START Source text

A quick note up front, because this caused some confusion: by “hosting my own” I mean I don’t use a newsletter platform. The signup backend and the CLI I use to send issues are mine, and the issues themselves are just markdown files in a git repo. I still use Plunk as the sending backend (so SES, bounces, suppression lists, and unsubscribe pages aren’t my problem). Plunk is open source and I could self-host it, but the deliverability side has enough edge cases that I’m happy to pay someone else to run it. 🙃

For years my setup was a small form on the website pointing at Tinyletter, a small newsletter service that was focused on writers. What I liked about it was the simplicity. I never had to think about email deliverability, bounce rates, suppression lists, SPF, DKIM, DMARC, or any of that. I wrote a thing, hit send, people got it.

It just worked. Then Tinyletter shut down.
A bit of history: Tinyletter was built in 2010 by Philip Kaplan, reportedly coded on a single Sunday, the 31st of October, 2010.
It got acquired by Mailchimp one year later, and quietly became the de facto home for writers who wanted a personal newsletter without thinking about funnels, segments, or A/B tests.
Then in late 2023, Mailchimp (now part of Intuit) announced they’d shut it down. The official wording was that their “business priorities have evolved” and that they were “laser focused on building tools to serve marketers and help small businesses grow.” Writers were never their core customers.

Just before Tinyletter went dark on February 29, 2024, I made a final backup of my subscriber list, but I didn’t have a plan for what to do with it.
At this point, I became hostile to the idea of using a third-party service. The same story could repeat itself again.
I still looked at all options and bounced off all of them:
People kept asking me when the newsletter was coming back, so I cobbled something together on fly.io. It was a small Rust API, a CSV file with subscribers, and a way to subscribe through the website. The idea was to deal with the sending later, but at least offer a way to sign up for now.
Then the list just sat there.
Turns out, a cold list is a problem all by itself. When you finally do send to a list of people who haven’t heard from you in a long time, mail providers get suspicious and you can get flagged as spam. Suddenly your own newsletter can turn against you.

END Source text

## Work request
Reproduce the Tinyletter history, starting with "A bit of history: Tinyletter" and going on through "their core customers.", swapping "Mailchimp" for "the email company" each time it occurs.

START Exercise data

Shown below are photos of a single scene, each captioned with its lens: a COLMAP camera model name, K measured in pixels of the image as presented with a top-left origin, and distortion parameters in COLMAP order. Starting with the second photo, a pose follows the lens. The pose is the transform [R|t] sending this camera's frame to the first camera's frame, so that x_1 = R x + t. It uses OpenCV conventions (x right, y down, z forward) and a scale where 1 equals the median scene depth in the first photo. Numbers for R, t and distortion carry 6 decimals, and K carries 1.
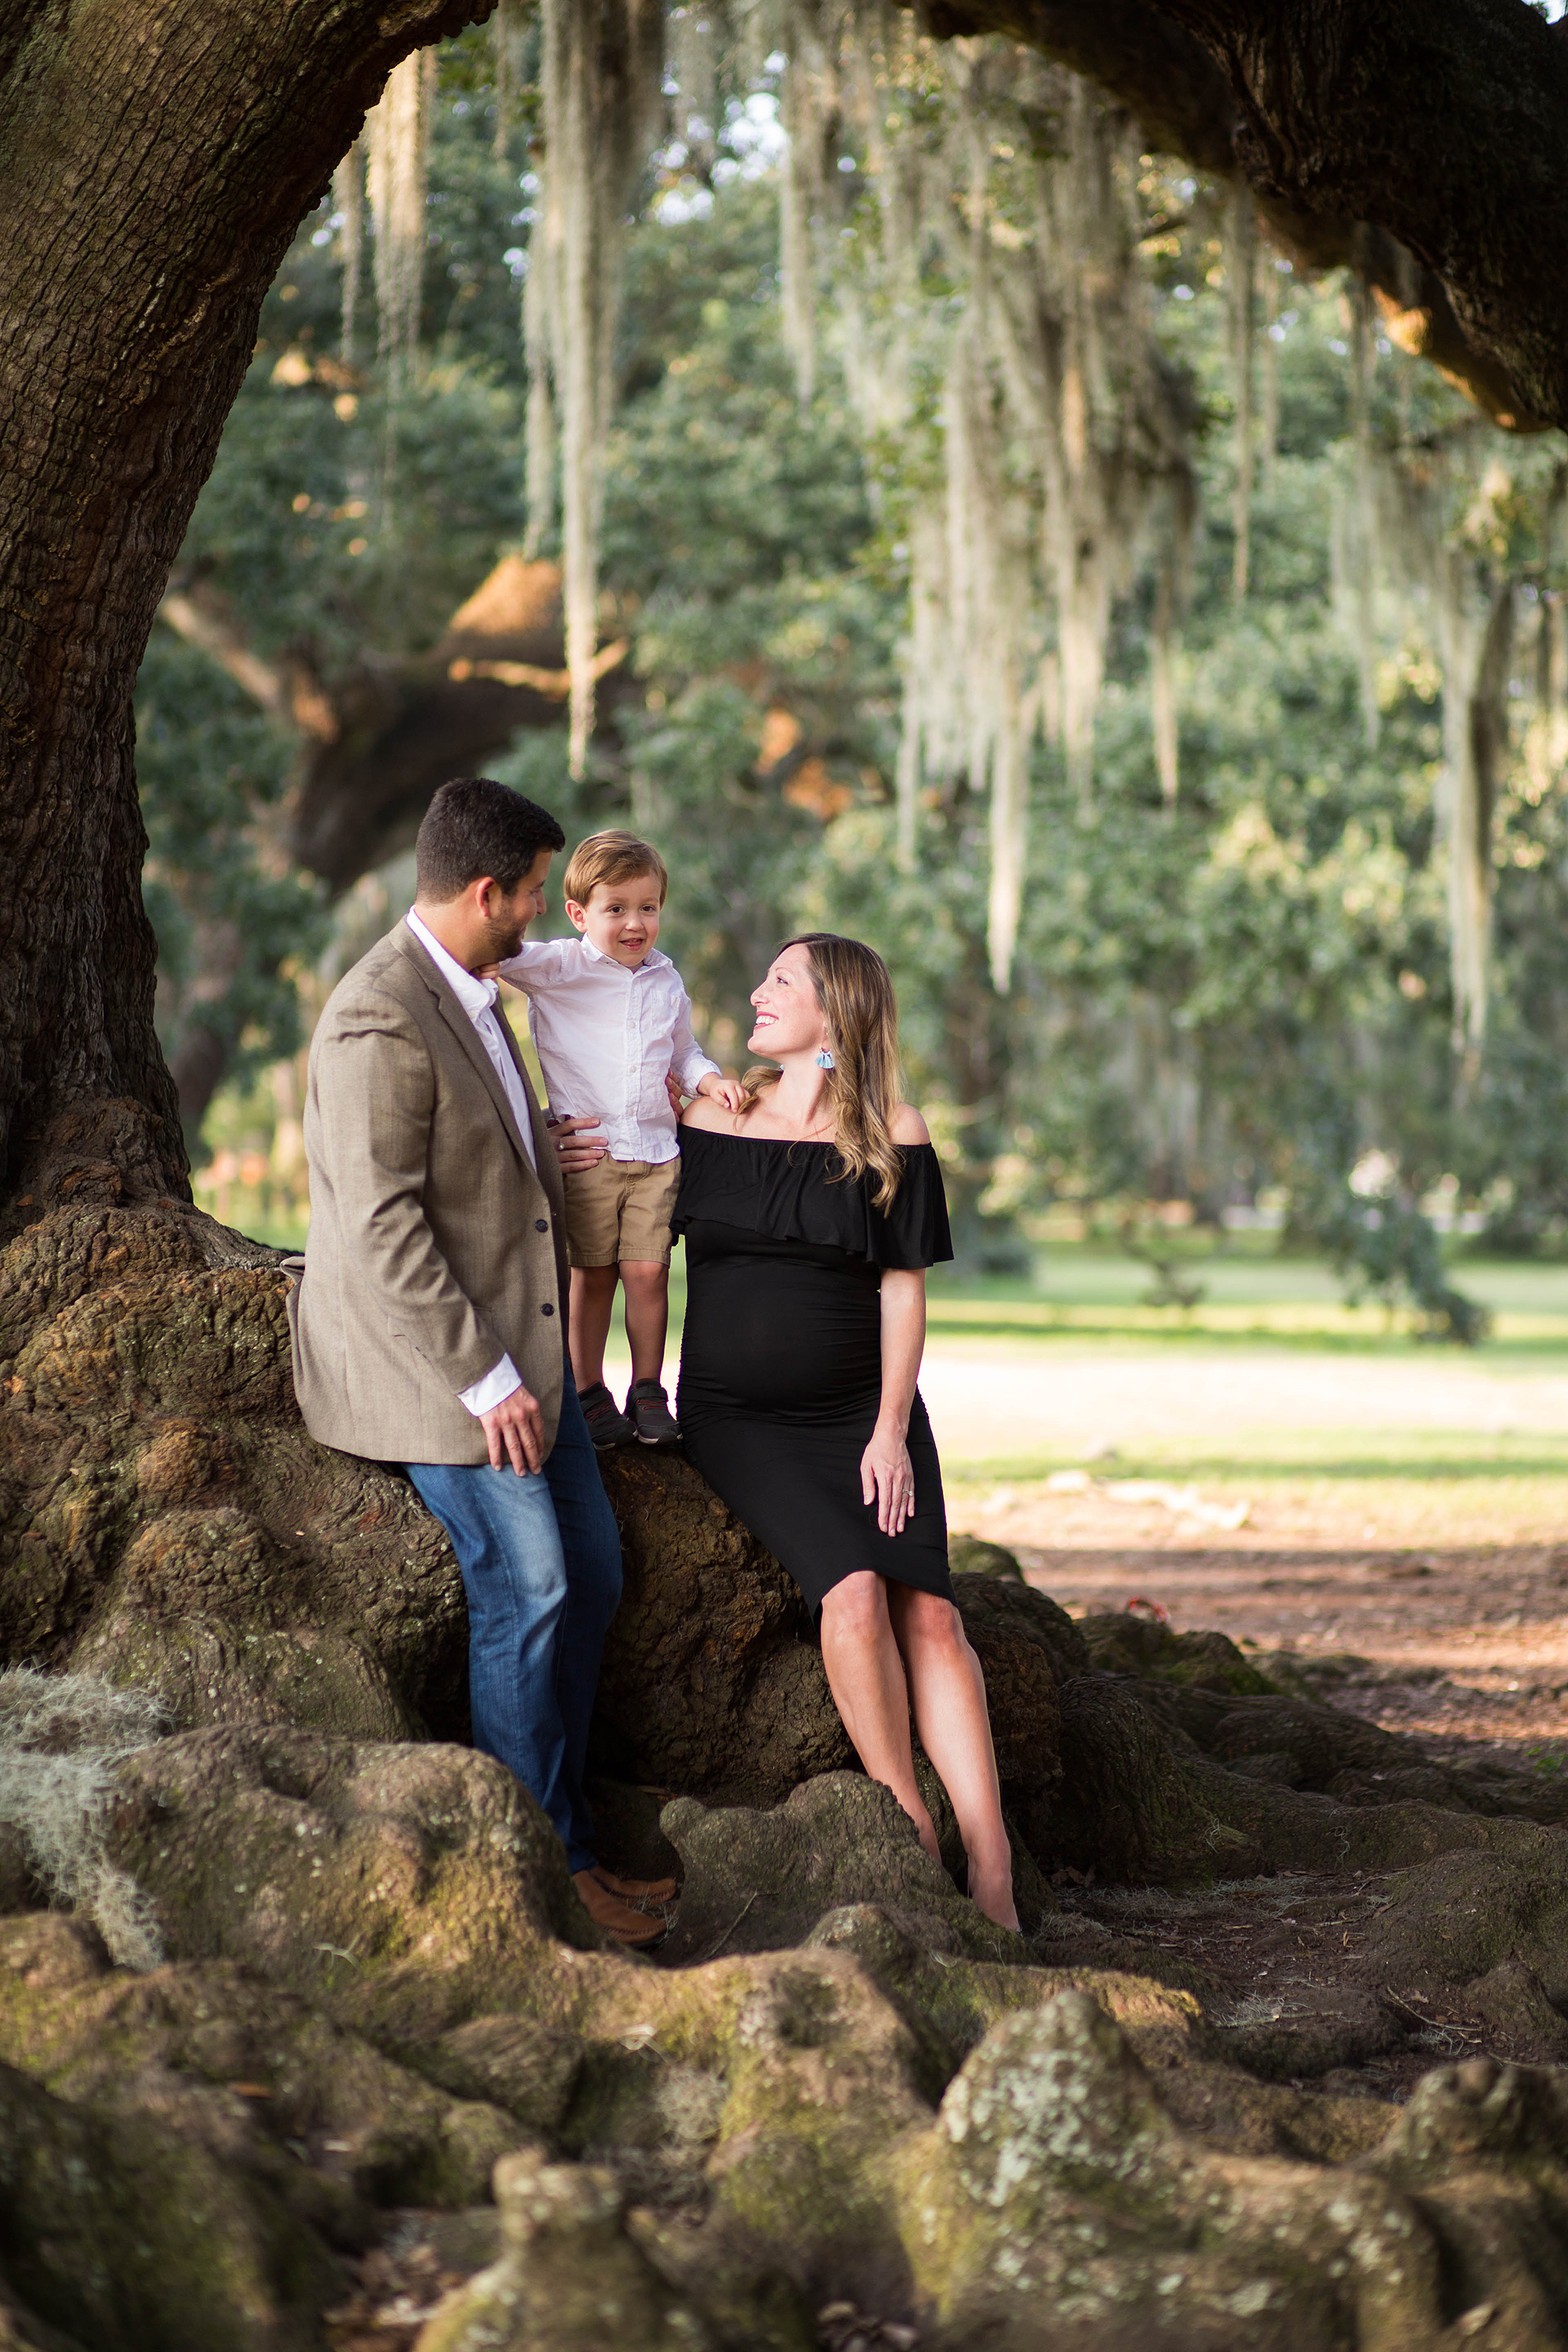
lens RADIAL K [[5671.1, 0, 784.0], [0, 5671.1, 1176.0], [0, 0, 1]] dist [-0.066310, -1.207138]
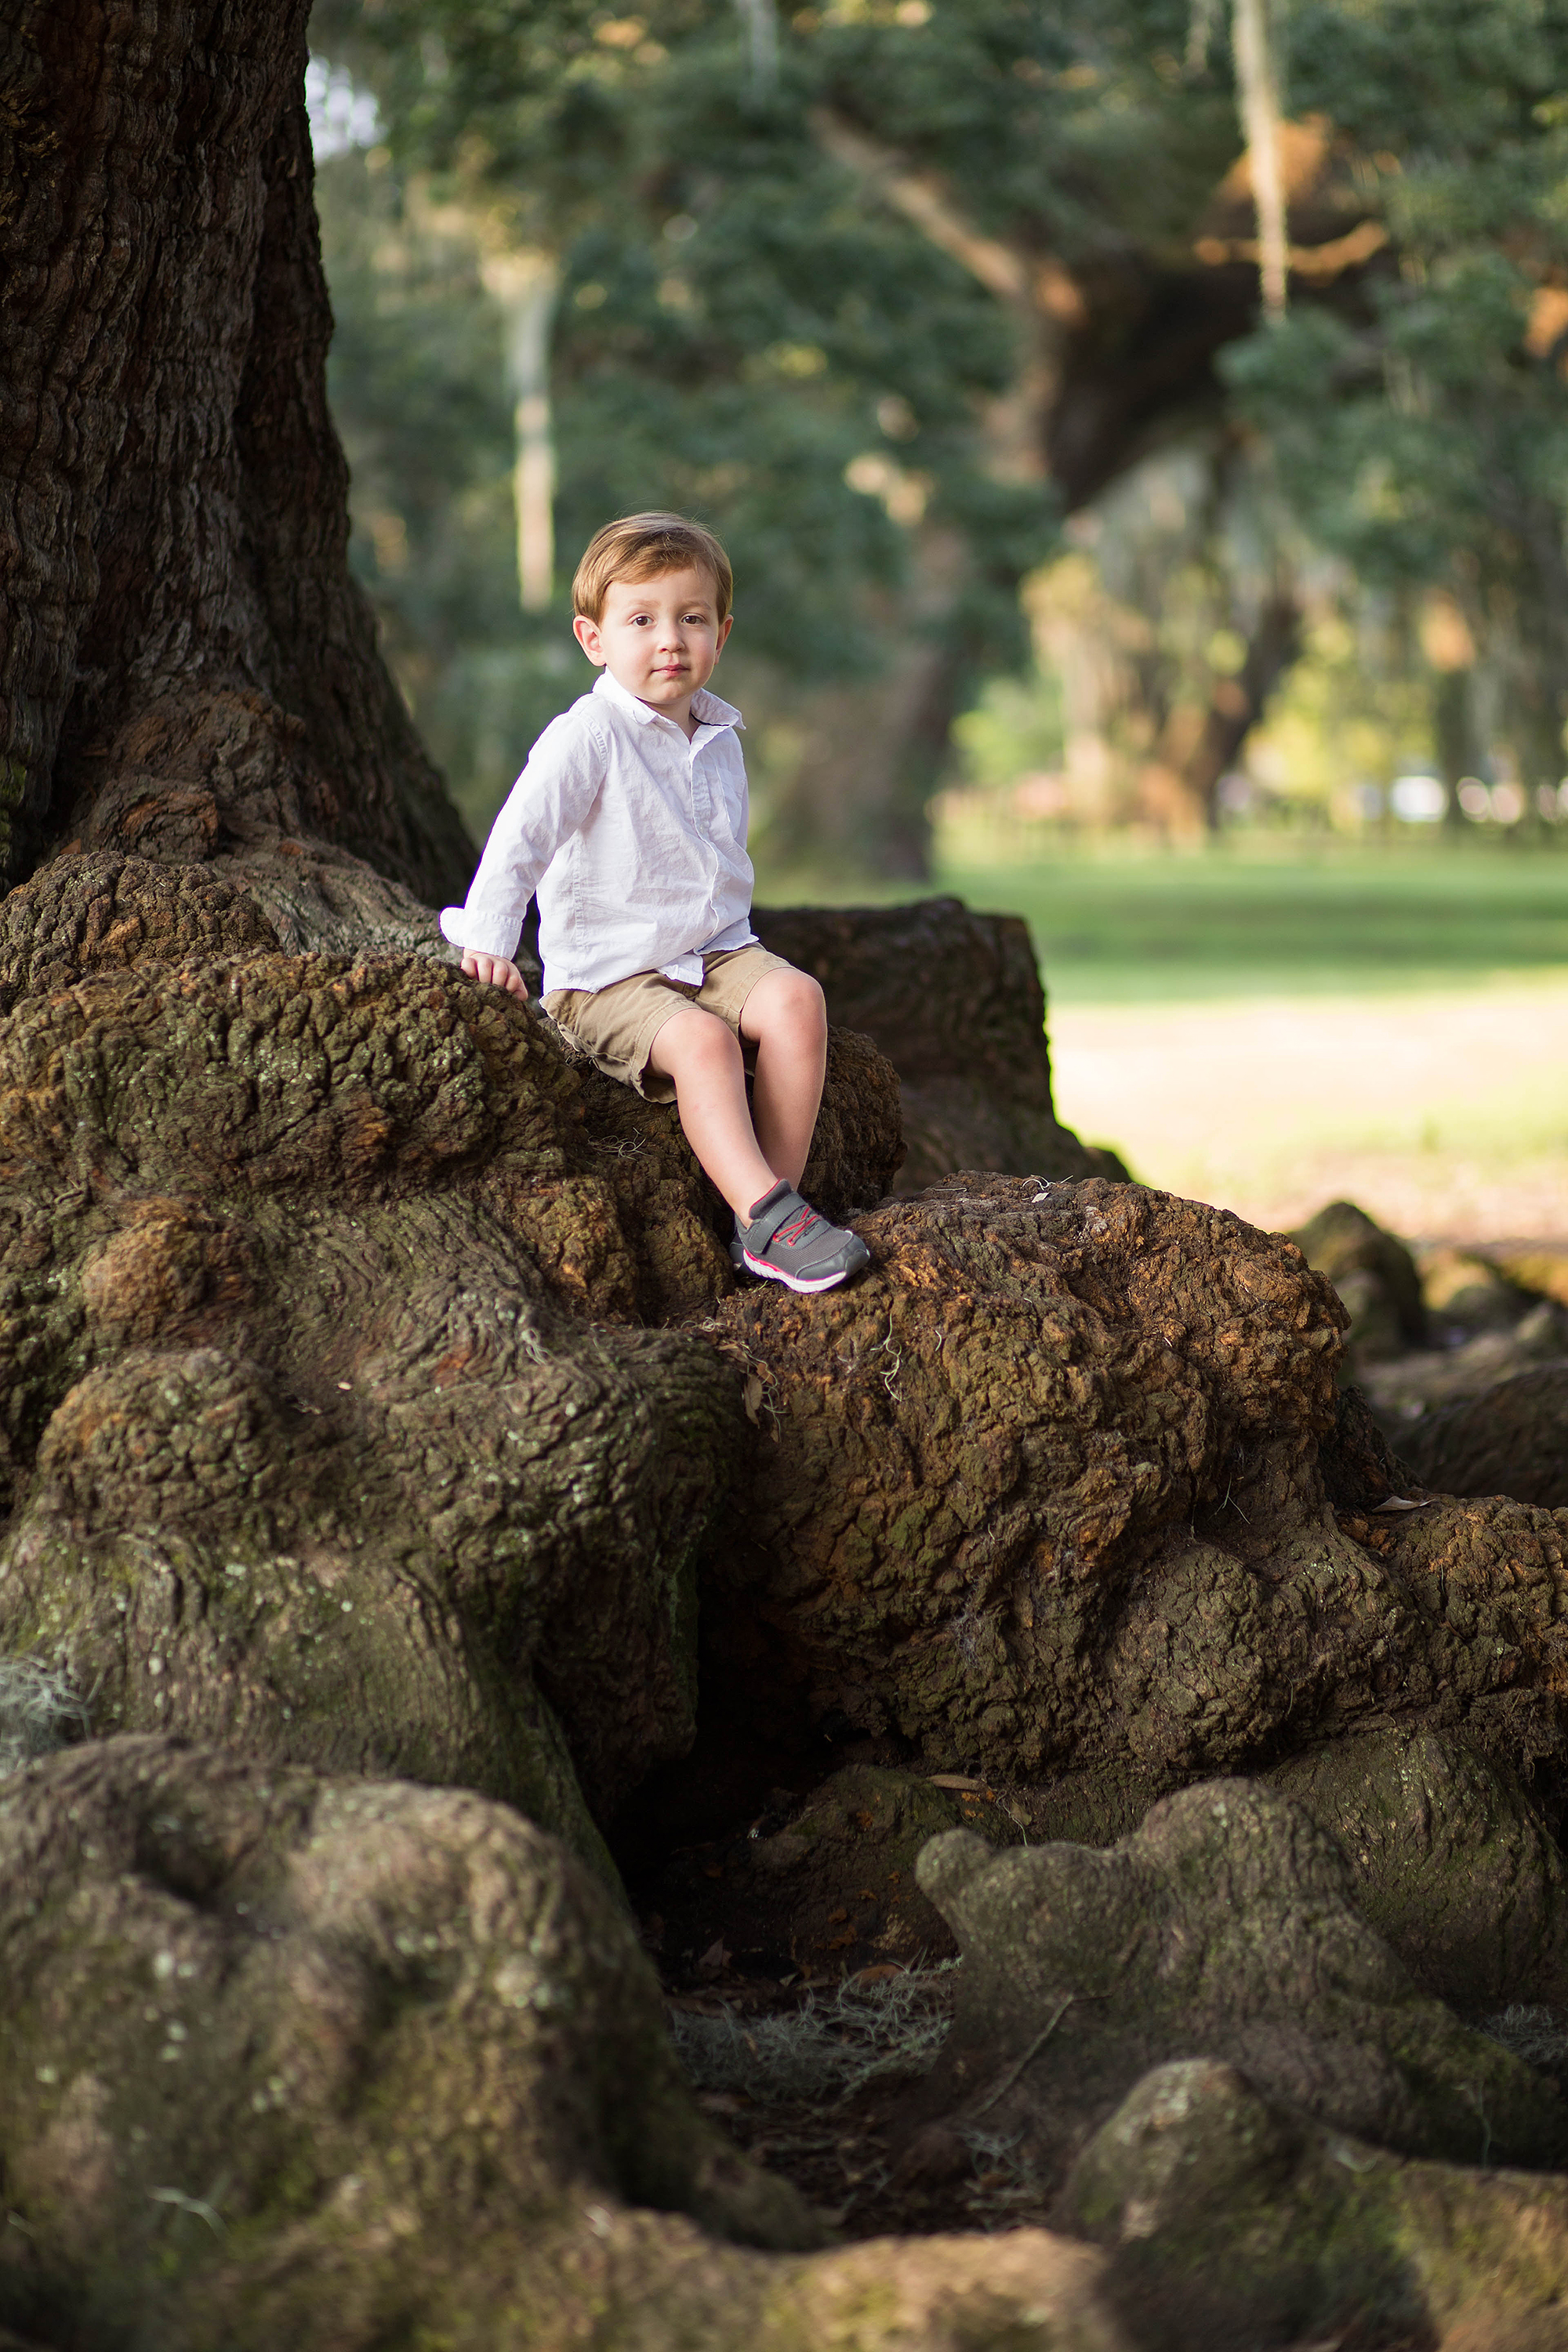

END Exercise data

## Result
A bit of history: Tinyletter was built in 2010 by Philip Kaplan, reportedly coded on a single Sunday, the 31st of October, 2010.
It got acquired by the email company one year later, and quietly became the de facto home for writers who wanted a personal newsletter without thinking about funnels, segments, or A/B tests.
Then in late 2023, the email company (now part of Intuit) announced they’d shut it down. The official wording was that their “business priorities have evolved” and that they were “laser focused on building tools to serve marketers and help small businesses grow.” Writers were never their core customers.